TASK GOAL >> Each record below is to be retyped exactly, with its pictures omitted.

DATASET RECORDS >>

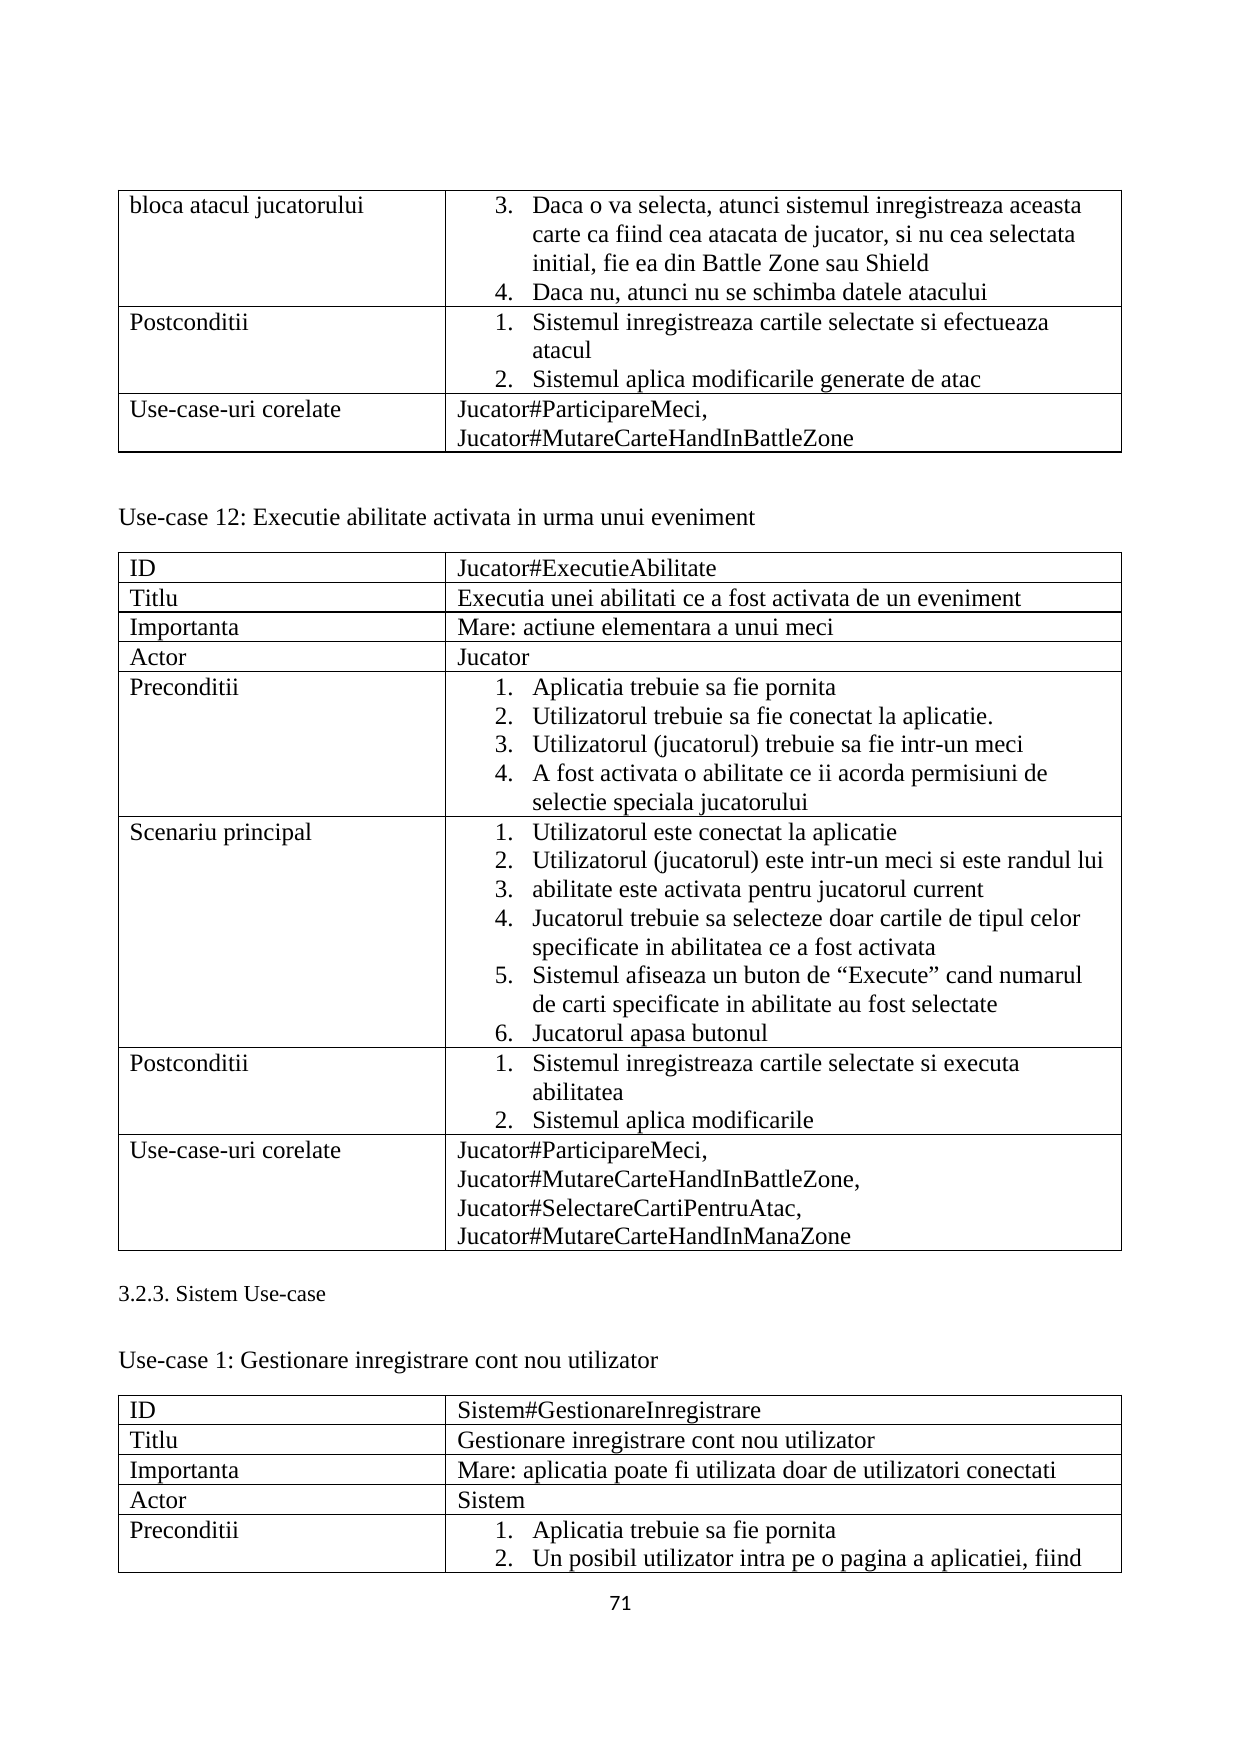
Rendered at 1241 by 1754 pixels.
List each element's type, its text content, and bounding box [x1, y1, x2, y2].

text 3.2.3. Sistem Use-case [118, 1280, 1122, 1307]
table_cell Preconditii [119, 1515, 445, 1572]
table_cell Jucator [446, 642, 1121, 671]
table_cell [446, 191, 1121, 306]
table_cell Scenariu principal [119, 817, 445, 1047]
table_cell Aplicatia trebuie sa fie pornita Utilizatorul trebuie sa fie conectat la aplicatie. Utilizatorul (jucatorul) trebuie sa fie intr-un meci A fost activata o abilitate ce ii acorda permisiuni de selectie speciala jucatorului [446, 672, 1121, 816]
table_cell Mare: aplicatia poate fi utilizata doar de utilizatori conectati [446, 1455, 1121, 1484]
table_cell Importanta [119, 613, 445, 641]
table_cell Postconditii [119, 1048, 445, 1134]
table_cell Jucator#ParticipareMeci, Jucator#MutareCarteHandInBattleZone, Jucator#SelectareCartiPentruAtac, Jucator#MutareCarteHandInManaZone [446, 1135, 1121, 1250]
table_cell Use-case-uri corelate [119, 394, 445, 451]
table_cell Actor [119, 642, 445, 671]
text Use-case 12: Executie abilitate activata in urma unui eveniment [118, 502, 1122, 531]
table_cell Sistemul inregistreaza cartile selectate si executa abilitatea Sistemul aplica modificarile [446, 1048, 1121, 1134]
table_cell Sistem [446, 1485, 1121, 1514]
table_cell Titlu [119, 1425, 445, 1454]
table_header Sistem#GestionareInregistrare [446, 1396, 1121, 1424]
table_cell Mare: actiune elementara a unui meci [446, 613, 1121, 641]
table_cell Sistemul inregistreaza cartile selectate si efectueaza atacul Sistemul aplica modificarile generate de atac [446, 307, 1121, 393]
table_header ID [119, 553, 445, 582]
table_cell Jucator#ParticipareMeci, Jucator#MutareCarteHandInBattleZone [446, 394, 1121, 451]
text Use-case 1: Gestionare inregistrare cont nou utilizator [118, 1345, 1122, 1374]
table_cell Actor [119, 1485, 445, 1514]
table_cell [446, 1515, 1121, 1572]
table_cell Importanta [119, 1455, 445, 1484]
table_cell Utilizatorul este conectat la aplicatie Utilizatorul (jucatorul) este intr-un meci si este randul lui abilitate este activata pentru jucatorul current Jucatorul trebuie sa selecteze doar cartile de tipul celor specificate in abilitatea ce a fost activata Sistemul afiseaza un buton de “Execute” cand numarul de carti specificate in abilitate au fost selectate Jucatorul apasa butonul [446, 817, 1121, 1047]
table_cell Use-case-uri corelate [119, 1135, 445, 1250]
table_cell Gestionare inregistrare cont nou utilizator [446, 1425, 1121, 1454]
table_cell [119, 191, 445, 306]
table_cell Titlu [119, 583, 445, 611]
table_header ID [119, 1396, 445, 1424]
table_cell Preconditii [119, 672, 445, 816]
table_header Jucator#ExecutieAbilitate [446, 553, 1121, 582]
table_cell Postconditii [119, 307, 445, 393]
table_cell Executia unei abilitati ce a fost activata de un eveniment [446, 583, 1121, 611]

RESPONSE BOX >>
Rendered at 1241 by 1754 pixels.
List each element's type, its text content, and bounding box [x1, y1, x2, y2].

text 3.2.3. Sistem Use-case [118, 1280, 1122, 1307]
table_cell Preconditii [119, 1515, 445, 1572]
table_cell Jucator [446, 642, 1121, 671]
table_cell [446, 191, 1121, 306]
table_cell Scenariu principal [119, 817, 445, 1047]
table_cell Aplicatia trebuie sa fie pornita Utilizatorul trebuie sa fie conectat la aplicatie. Utilizatorul (jucatorul) trebuie sa fie intr-un meci A fost activata o abilitate ce ii acorda permisiuni de selectie speciala jucatorului [446, 672, 1121, 816]
table_cell Mare: aplicatia poate fi utilizata doar de utilizatori conectati [446, 1455, 1121, 1484]
table_cell Importanta [119, 613, 445, 641]
table_cell Postconditii [119, 1048, 445, 1134]
table_cell Jucator#ParticipareMeci, Jucator#MutareCarteHandInBattleZone, Jucator#SelectareCartiPentruAtac, Jucator#MutareCarteHandInManaZone [446, 1135, 1121, 1250]
table_cell Use-case-uri corelate [119, 394, 445, 451]
table_cell Actor [119, 642, 445, 671]
text Use-case 12: Executie abilitate activata in urma unui eveniment [118, 502, 1122, 531]
table_cell Sistemul inregistreaza cartile selectate si executa abilitatea Sistemul aplica modificarile [446, 1048, 1121, 1134]
table_cell Sistem [446, 1485, 1121, 1514]
table_cell Titlu [119, 1425, 445, 1454]
table_header Sistem#GestionareInregistrare [446, 1396, 1121, 1424]
table_cell Mare: actiune elementara a unui meci [446, 613, 1121, 641]
table_cell Sistemul inregistreaza cartile selectate si efectueaza atacul Sistemul aplica modificarile generate de atac [446, 307, 1121, 393]
table_header ID [119, 553, 445, 582]
table_cell Jucator#ParticipareMeci, Jucator#MutareCarteHandInBattleZone [446, 394, 1121, 451]
text Use-case 1: Gestionare inregistrare cont nou utilizator [118, 1345, 1122, 1374]
table_cell Actor [119, 1485, 445, 1514]
table_cell [446, 1515, 1121, 1572]
table_cell Importanta [119, 1455, 445, 1484]
table_cell Utilizatorul este conectat la aplicatie Utilizatorul (jucatorul) este intr-un meci si este randul lui abilitate este activata pentru jucatorul current Jucatorul trebuie sa selecteze doar cartile de tipul celor specificate in abilitatea ce a fost activata Sistemul afiseaza un buton de “Execute” cand numarul de carti specificate in abilitate au fost selectate Jucatorul apasa butonul [446, 817, 1121, 1047]
table_cell Use-case-uri corelate [119, 1135, 445, 1250]
table_cell Gestionare inregistrare cont nou utilizator [446, 1425, 1121, 1454]
table_cell [119, 191, 445, 306]
table_cell Titlu [119, 583, 445, 611]
table_header ID [119, 1396, 445, 1424]
table_cell Preconditii [119, 672, 445, 816]
table_header Jucator#ExecutieAbilitate [446, 553, 1121, 582]
table_cell Postconditii [119, 307, 445, 393]
table_cell Executia unei abilitati ce a fost activata de un eveniment [446, 583, 1121, 611]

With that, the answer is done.